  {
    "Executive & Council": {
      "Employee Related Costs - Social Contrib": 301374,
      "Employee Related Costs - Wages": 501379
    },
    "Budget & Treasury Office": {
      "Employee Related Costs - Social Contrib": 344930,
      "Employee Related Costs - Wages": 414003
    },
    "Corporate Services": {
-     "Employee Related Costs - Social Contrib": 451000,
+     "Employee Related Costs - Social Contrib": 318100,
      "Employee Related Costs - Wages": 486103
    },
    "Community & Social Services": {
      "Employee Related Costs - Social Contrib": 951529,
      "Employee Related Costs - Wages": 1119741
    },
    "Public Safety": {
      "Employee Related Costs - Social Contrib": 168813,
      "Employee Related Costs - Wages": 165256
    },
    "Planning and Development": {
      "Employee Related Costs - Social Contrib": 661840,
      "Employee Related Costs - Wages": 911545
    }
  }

---

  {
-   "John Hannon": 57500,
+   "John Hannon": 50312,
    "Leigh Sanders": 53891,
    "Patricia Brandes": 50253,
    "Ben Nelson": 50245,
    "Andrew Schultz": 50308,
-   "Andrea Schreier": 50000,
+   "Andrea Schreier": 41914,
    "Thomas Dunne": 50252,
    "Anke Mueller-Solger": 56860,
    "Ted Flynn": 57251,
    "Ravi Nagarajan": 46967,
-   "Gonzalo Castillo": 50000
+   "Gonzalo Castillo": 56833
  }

» **Assignment**: For every line of the entries holding the string "Schreier", add one to a tally; give the final figure only.

» **Response box**: 2